----- Estratto -----
Sparanise– Un impianto che sulla carta doveva trattare fanghi e rifiuti non pericolosi, ma che, secondo l'accusa, operava in "maniera abusiva" e con una "gestione negligente" tale da causare un danno ambientale concreto.
Scattano i sigilli nell'area industriale ASI di Sparanise: i Carabinieri Forestali di Calvi Risorta e la Polizia Locale hanno eseguito un decreto di sequestro preventivo, convalidato dal GIP di Santa Maria Capua Vetere, per un complesso aziendale situato lungo la Statale Appia.
Le ipotesi di reato formulate dalla Procura della Repubblica, che ha coordinato le indagini, sono pesanti: inquinamento ambientale e smaltimento illecito di reflui.
----- Righe estratte -----
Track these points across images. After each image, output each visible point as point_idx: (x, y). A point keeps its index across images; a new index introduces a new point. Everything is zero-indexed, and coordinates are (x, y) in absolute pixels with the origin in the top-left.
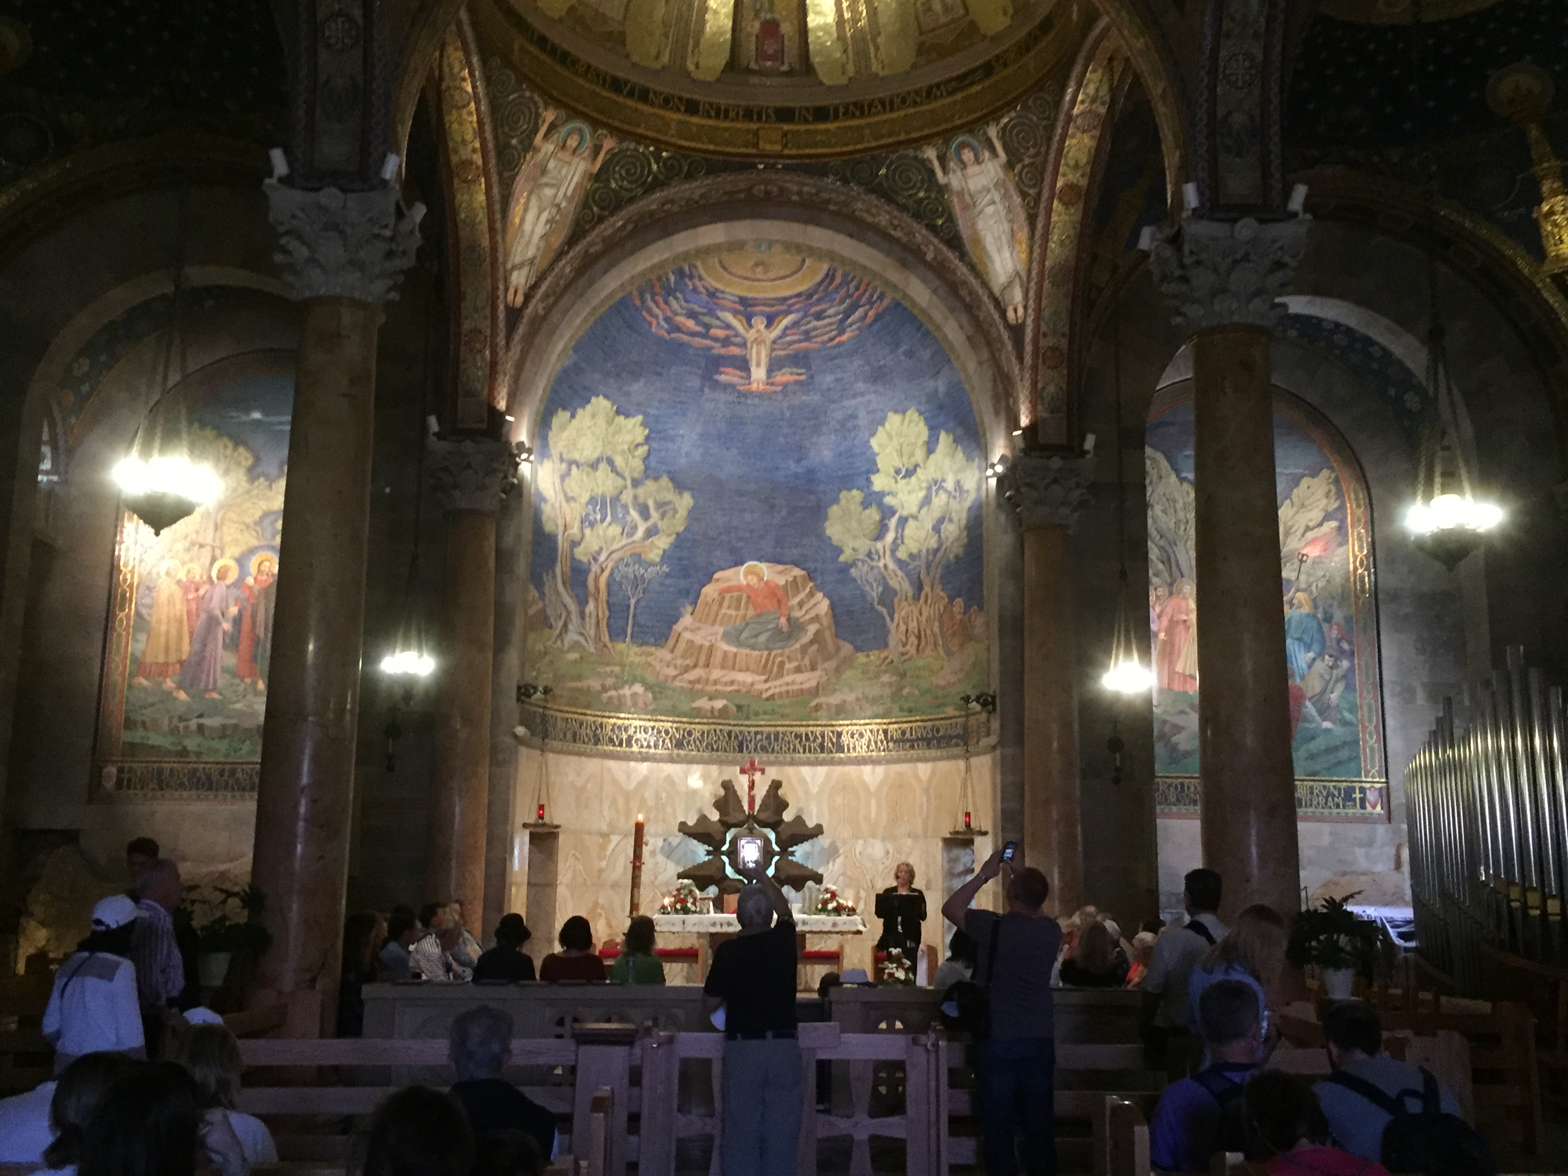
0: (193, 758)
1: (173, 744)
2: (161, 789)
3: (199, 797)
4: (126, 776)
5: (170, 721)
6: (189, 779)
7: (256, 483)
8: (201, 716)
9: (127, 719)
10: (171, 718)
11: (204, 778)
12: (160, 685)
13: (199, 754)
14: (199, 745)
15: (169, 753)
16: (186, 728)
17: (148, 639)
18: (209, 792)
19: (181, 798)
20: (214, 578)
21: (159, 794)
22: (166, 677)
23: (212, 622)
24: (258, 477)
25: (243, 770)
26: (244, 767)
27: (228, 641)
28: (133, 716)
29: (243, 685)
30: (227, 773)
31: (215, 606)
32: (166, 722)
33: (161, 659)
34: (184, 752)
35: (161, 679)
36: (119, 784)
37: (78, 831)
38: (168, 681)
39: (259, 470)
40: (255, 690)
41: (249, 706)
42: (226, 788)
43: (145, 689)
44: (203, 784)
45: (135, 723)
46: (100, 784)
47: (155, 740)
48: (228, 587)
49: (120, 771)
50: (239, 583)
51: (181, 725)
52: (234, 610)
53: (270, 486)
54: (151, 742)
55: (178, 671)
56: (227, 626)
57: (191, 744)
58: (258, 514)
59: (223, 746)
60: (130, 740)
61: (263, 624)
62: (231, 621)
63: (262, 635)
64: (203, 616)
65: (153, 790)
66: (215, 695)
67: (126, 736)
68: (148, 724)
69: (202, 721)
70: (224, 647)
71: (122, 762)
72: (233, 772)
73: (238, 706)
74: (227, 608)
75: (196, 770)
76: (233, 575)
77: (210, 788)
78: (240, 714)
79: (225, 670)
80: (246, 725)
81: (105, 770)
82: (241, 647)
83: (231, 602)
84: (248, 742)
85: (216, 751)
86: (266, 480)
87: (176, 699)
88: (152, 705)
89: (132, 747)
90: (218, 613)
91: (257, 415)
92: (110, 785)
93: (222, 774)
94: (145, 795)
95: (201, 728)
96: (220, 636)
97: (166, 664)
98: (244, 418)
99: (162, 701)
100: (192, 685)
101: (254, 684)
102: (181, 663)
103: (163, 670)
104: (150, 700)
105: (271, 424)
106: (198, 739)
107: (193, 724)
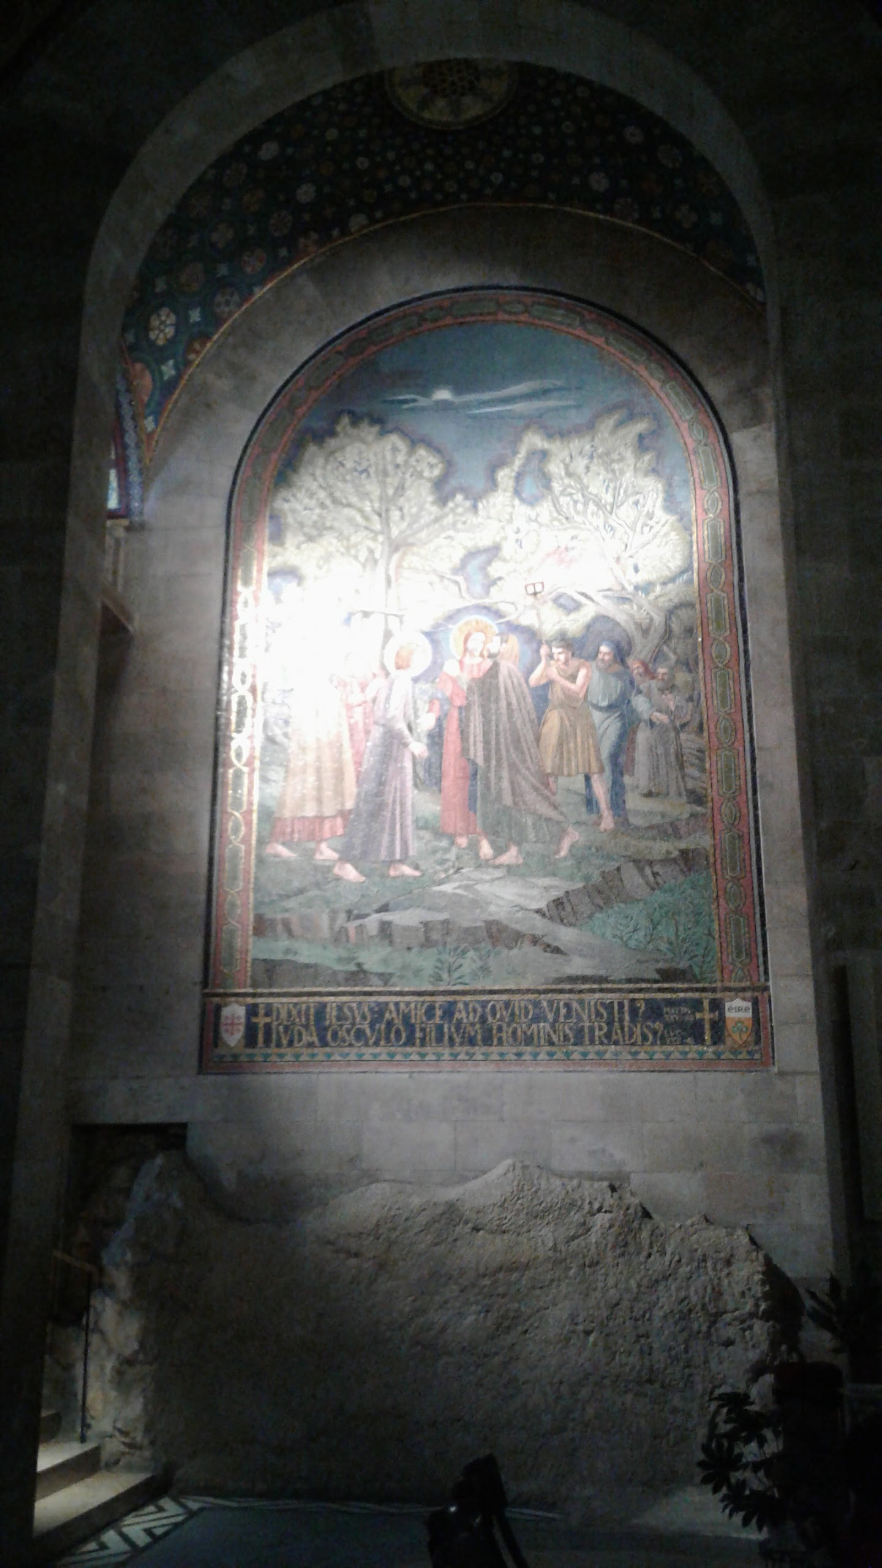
0: (377, 986)
1: (340, 960)
2: (324, 1043)
3: (392, 1055)
4: (261, 1021)
5: (333, 920)
6: (372, 1026)
7: (451, 504)
8: (384, 908)
9: (259, 919)
10: (334, 914)
11: (398, 1023)
12: (310, 854)
13: (385, 978)
14: (385, 961)
15: (334, 976)
16: (361, 929)
17: (286, 779)
18: (409, 1049)
19: (360, 1059)
20: (391, 667)
21: (320, 1052)
22: (319, 842)
23: (392, 743)
24: (451, 496)
25: (466, 1004)
26: (468, 998)
27: (421, 773)
28: (269, 914)
29: (454, 850)
30: (439, 1013)
31: (396, 713)
32: (324, 921)
33: (310, 811)
34: (359, 974)
35: (312, 845)
36: (250, 1038)
37: (184, 1126)
38: (323, 846)
39: (453, 482)
40: (477, 856)
41: (467, 887)
42: (439, 1040)
43: (286, 863)
44: (398, 1033)
45: (272, 923)
46: (217, 1040)
47: (306, 954)
48: (416, 680)
49: (252, 1011)
50: (432, 674)
51: (352, 926)
52: (427, 722)
53: (475, 507)
54: (302, 959)
55: (340, 831)
56: (419, 748)
57: (372, 959)
58: (458, 554)
59: (427, 962)
60: (262, 956)
61: (480, 738)
62: (425, 740)
63: (480, 761)
64: (377, 733)
65: (311, 1045)
66: (407, 870)
67: (257, 949)
68: (295, 928)
69: (387, 917)
70: (416, 785)
71: (254, 995)
72: (449, 1011)
73: (448, 888)
74: (416, 716)
75: (382, 1008)
76: (422, 661)
77: (410, 1041)
78: (454, 901)
79: (423, 825)
80: (466, 924)
81: (226, 1012)
82: (445, 783)
83: (423, 706)
84: (471, 954)
85: (417, 972)
86: (466, 498)
87: (338, 879)
88: (301, 891)
89: (270, 970)
90: (402, 726)
91: (443, 394)
92: (234, 1038)
93: (430, 1011)
94: (297, 1056)
95: (385, 930)
96: (408, 765)
97: (320, 819)
98: (422, 402)
99: (318, 885)
100: (365, 854)
101: (474, 846)
102: (343, 814)
103: (314, 827)
104: (296, 884)
105: (467, 406)
106: (384, 951)
107: (372, 922)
-----
# Compito da svolgere
Quali ipotesi di reato ha formulato la Procura della Repubblica secondo l'estratto? Per rispondere, basati soltanto sull'estratto.

# Problema risolto
Inquinamento ambientale e smaltimento illecito di reflui.